Bayes found herself at the center of the battle for ethnic studies because her students were activists, such as Archie Chapman, president of the Black Student Union.
“There were very few,” she said, speaking about the students protesting in 1968. “(But) it was a very active group.”
Bayes said that the students now have a lot of experience, not only because some students that protested last year are coming back to protest, but because most of the students are ethnically diverse.
“They’re very articulate of what it means to them,” said Bayes.
During her first years at CSUN, Bayes said that the battle for social justice and civil rights mattered more than a paycheck.
She went on to become one of the first female professors at CSUN to hold tenure and today she teaches classes about the politics of globalization, gender and democratization.
Bayes is highly involved in the women’s rights movements both on CSUN’s campus and in Los Angeles. Her involvement includes being a part of the International Social Science Council, and she was one of the representatives for the International Political Science Association at the UN Commission meeting on the Status of Women in Beijing in 1995.
She is currently active in the League of Women Voters human trafficking committee and is part of a study group in the LA County commission on human trafficking. In the late 1980s, Bayes became one of the first women to become a president of the Western region for the American Political Science Association.
In regards to keeping education ethnically diverse, Bayes knows the struggle it has been to keep Section F on campus.
“It’s taken 50 years — 50 years! — to build these departments up,” she said.
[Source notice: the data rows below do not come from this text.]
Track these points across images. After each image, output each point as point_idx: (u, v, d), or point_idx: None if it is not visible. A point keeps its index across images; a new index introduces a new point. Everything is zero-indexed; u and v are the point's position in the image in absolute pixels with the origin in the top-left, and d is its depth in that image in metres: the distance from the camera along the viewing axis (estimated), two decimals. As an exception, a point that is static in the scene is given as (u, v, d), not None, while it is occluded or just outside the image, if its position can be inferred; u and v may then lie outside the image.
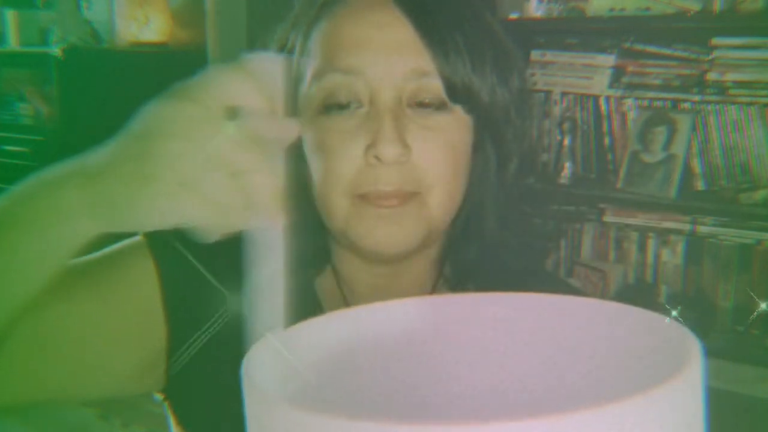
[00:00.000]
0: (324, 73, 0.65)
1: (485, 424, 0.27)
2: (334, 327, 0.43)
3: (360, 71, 0.64)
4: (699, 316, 2.06)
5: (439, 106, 0.65)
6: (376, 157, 0.62)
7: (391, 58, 0.64)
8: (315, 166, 0.66)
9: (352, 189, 0.64)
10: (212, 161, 0.43)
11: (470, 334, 0.44)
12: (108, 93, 2.97)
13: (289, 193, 0.45)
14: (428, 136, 0.64)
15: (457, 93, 0.65)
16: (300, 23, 0.70)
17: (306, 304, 0.72)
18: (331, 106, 0.65)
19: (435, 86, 0.65)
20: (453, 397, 0.45)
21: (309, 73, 0.66)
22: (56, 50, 2.97)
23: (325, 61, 0.66)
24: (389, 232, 0.64)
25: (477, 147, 0.69)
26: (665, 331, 0.37)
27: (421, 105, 0.65)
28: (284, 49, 0.70)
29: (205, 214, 0.44)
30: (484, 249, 0.71)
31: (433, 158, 0.65)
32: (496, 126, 0.69)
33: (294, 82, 0.68)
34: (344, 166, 0.64)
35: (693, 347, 0.34)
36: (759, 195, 2.00)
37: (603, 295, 2.18)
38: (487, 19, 0.69)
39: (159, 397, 0.71)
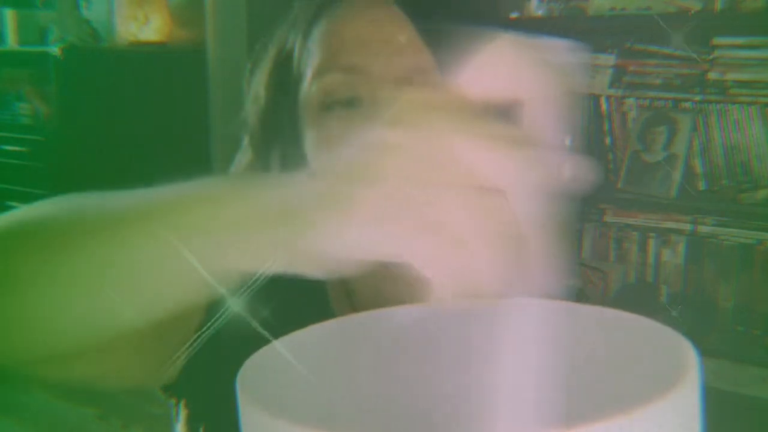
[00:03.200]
0: (324, 72, 0.65)
1: None
2: (336, 333, 0.42)
3: (360, 69, 0.64)
4: (699, 316, 2.06)
5: None
6: (378, 157, 0.62)
7: (391, 56, 0.64)
8: (317, 166, 0.66)
9: None
10: (449, 170, 0.30)
11: (470, 339, 0.44)
12: (107, 93, 2.97)
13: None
14: None
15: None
16: (300, 22, 0.69)
17: (317, 309, 0.72)
18: (332, 105, 0.65)
19: (436, 84, 0.64)
20: (453, 404, 0.44)
21: (309, 73, 0.66)
22: (55, 50, 2.97)
23: (325, 59, 0.65)
24: None
25: None
26: (664, 341, 0.37)
27: None
28: (284, 49, 0.70)
29: (431, 248, 0.30)
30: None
31: None
32: None
33: (296, 81, 0.68)
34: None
35: (691, 358, 0.33)
36: (760, 195, 2.00)
37: (604, 295, 2.18)
38: (488, 16, 0.69)
39: (163, 396, 0.70)
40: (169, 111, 3.00)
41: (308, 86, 0.66)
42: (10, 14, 3.31)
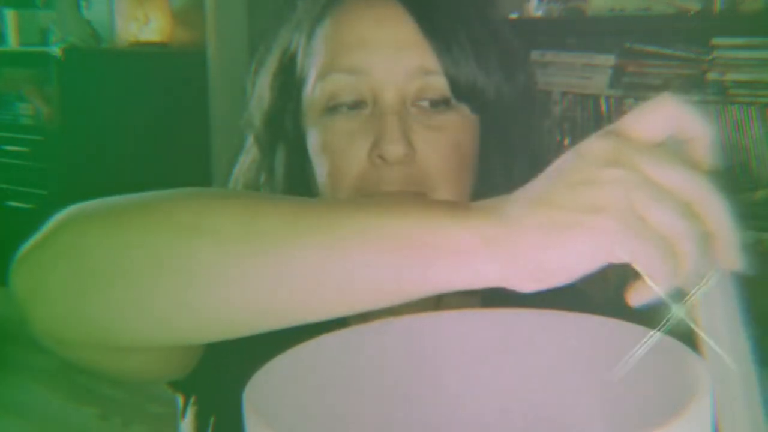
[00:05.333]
0: (327, 74, 0.65)
1: None
2: (343, 344, 0.42)
3: (363, 71, 0.64)
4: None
5: (444, 105, 0.65)
6: (381, 157, 0.62)
7: (395, 56, 0.64)
8: (319, 167, 0.66)
9: (357, 190, 0.64)
10: (660, 192, 0.37)
11: (476, 348, 0.44)
12: (108, 93, 2.98)
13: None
14: (433, 136, 0.64)
15: (462, 91, 0.65)
16: (303, 23, 0.69)
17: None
18: (335, 107, 0.65)
19: (439, 84, 0.64)
20: (458, 417, 0.44)
21: (313, 74, 0.66)
22: (56, 50, 2.97)
23: (328, 61, 0.65)
24: None
25: (483, 146, 0.68)
26: (677, 357, 0.37)
27: (426, 104, 0.65)
28: (288, 50, 0.70)
29: (651, 251, 0.37)
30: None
31: (439, 158, 0.64)
32: (502, 125, 0.68)
33: (300, 83, 0.68)
34: (348, 166, 0.64)
35: (704, 376, 0.34)
36: (759, 195, 2.00)
37: (604, 295, 2.17)
38: (491, 16, 0.69)
39: (170, 391, 0.69)
40: (170, 111, 3.00)
41: (312, 88, 0.66)
42: (11, 15, 3.32)
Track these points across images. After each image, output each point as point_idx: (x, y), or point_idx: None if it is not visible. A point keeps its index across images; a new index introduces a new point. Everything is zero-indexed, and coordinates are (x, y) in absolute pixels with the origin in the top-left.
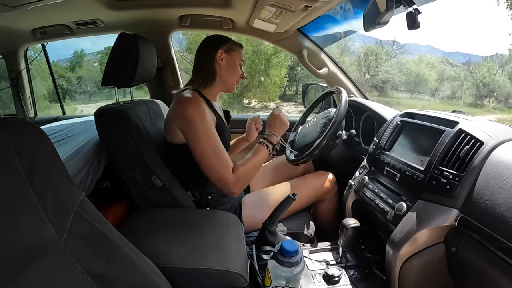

Bayes believes that she sees a lot of similarities between what students were trying to accomplish in 1968 and what students are trying to do today as they demonstrate against Executive Order 1100.
Bayes says that the administration hasn’t taken into account the problem of student schedules.
“They don’t take into account the fact that most of you work, full-time some? — ?most — people do school on top of that,” she said. “Getting through CSUN in four years is only possible if you’re fully funded.”
Bayes fears that if Executive Order 1100 is implemented at CSUN, departments like Chicana/o Studies, Africana Studies, Asian American Studies, Queer Studies, and Gender and Women Studies could lose faculty since their enrollments depend on the number of students enrolled in courses that are under cultural studies. Executive Order 1100 will then allow double counting GE courses from different sections, which can decrease cultural studies enrollment, Bayes said.
She said that white European history has been taught in schools for decades. Having ethnic studies on campus can help keep diversity strong on CSU campuses.
“(Ethnic) courses serve a big purpose to the people who don’t know their own history,” said Bayes. “It’s just plain ignorant to ignore it.”
Bayes reflected on the campus 50 years ago. It was a different time and while students were fighting for civil and social rights, the fear of being drafted to fight in the Vietnam War was also a concern, but she sees the same passion to fight for ethnic studies in the students today.
She recalled people who have left a huge impact on the CSUN campus such as Archie Chapman and Rudy Acuna, professor and activist in the Chicana/o Studies Department.
There’s a moral cause behind the fight against Executive Order 1100 and part of it is the continuation of the civil rights movement to have freedom to get a good education. “The students want these courses and are asking (for them),” Bayes explained.
She doesn’t feel that President Dianne F. Harrison is showing much of interest on the topic. “She didn’t come to the meeting,” Bayes said, referring to Thursday’s meeting with the Faculty Senate. “She’s in a hard place herself, but she’s the president, stand up and fight!”